Nakashima und Terata [99] fanden heraus, dass die Permeablität des Wurzeldentins nach Behandlung mit EDTA-Lösungen von 3 % und 15 % in gleichem Maße ansteigt, so dass angenommen werden kann, dass die Permeabilität nicht wesentlich durch die Beschaffenheit des erweichten, demineralisierten peri- und intertubulären Dentins und den Grad der Dentinkanälchenöffnung beeinträchtigt wird. Daher erscheint für die klinische Anwendung eine 3 % EDTA-Lösung als ausreichend und sinnvoll, da EDTA mit einer Konzentration von 15 % das benachbarte Dentin erheblich stärker demineralisiert und erweicht [143].

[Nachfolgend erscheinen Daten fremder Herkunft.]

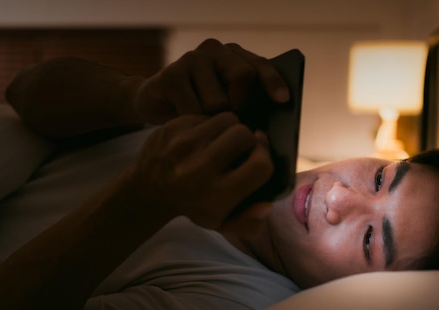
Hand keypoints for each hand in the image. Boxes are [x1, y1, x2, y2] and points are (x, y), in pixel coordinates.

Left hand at [127, 112, 273, 229]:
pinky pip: (207, 115)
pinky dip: (210, 124)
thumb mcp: (221, 222)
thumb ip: (249, 222)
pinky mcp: (173, 127)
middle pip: (246, 135)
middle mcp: (200, 169)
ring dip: (231, 128)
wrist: (148, 191)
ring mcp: (184, 145)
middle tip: (239, 149)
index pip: (261, 164)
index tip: (258, 155)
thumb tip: (267, 206)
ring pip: (228, 119)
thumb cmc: (194, 206)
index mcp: (217, 194)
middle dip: (248, 139)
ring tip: (223, 142)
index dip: (265, 156)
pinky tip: (203, 138)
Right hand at [133, 39, 289, 124]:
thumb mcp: (225, 103)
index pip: (260, 65)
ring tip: (203, 123)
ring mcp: (192, 59)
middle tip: (232, 122)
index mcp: (234, 56)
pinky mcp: (171, 75)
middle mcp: (215, 51)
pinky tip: (184, 122)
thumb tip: (265, 129)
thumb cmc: (197, 107)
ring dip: (213, 121)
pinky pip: (193, 109)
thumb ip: (244, 104)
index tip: (283, 100)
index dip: (273, 82)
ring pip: (218, 100)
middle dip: (241, 106)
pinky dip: (193, 123)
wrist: (154, 103)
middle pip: (243, 76)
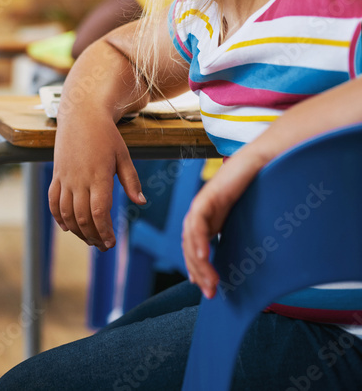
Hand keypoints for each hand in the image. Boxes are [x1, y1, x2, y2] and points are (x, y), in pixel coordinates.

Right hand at [48, 113, 145, 250]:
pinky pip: (53, 200)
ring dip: (76, 230)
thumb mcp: (123, 155)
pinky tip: (67, 227)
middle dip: (93, 236)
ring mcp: (65, 177)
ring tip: (89, 239)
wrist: (81, 114)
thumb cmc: (106, 134)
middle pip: (82, 217)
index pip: (98, 212)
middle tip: (103, 246)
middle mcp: (79, 179)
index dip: (104, 230)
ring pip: (66, 212)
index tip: (111, 242)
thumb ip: (131, 180)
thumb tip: (140, 202)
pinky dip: (58, 217)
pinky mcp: (57, 174)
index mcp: (98, 175)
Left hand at [182, 150, 261, 297]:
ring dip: (198, 262)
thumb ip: (240, 236)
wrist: (264, 161)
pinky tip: (203, 255)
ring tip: (210, 281)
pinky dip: (198, 239)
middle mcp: (201, 213)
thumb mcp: (248, 220)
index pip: (195, 248)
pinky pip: (197, 221)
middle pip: (189, 246)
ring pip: (190, 237)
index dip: (197, 268)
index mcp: (209, 219)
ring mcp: (202, 204)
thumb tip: (250, 262)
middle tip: (210, 292)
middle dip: (199, 271)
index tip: (206, 287)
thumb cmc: (260, 188)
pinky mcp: (207, 196)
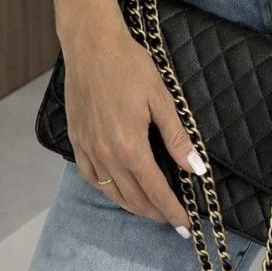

Bis heute steht allerdings noch keine Spüllösung zur Verfügung, die sowohl die organischen als auch die anorganischen Bestandteile der Schmierschicht sicher entfernen kann. Sowohl ein neu entwickelter Medikamentenmix, der unter dem Namen MTAD gehandelt wird, als auch EDTA lassen geringe Mengen an organischem Material an der Wurzelkanaloberfläche

zurück [14]. Deshalb wird in der Praxis meist eine Kombination aus EDTA, welches das Dentin demineralisiert, und NaOCl, das hauptsächlich die organischen Pulpareste auflöst, eingesetzt. Zusammenfassend lässt sich sagen, dass die Qualität der Schmierschichtentfernung von der verwendeten Spüllösung, deren pH-Wert und der Einwirkzeit, weniger jedoch vom applizierten Spülvolumen abhängt. Für eine Spülung mit 17 % EDTA ist ein Applikationsvolumen von 1 ml und eine Einwirkzeit von einer Minute ausreichend [26,52,188].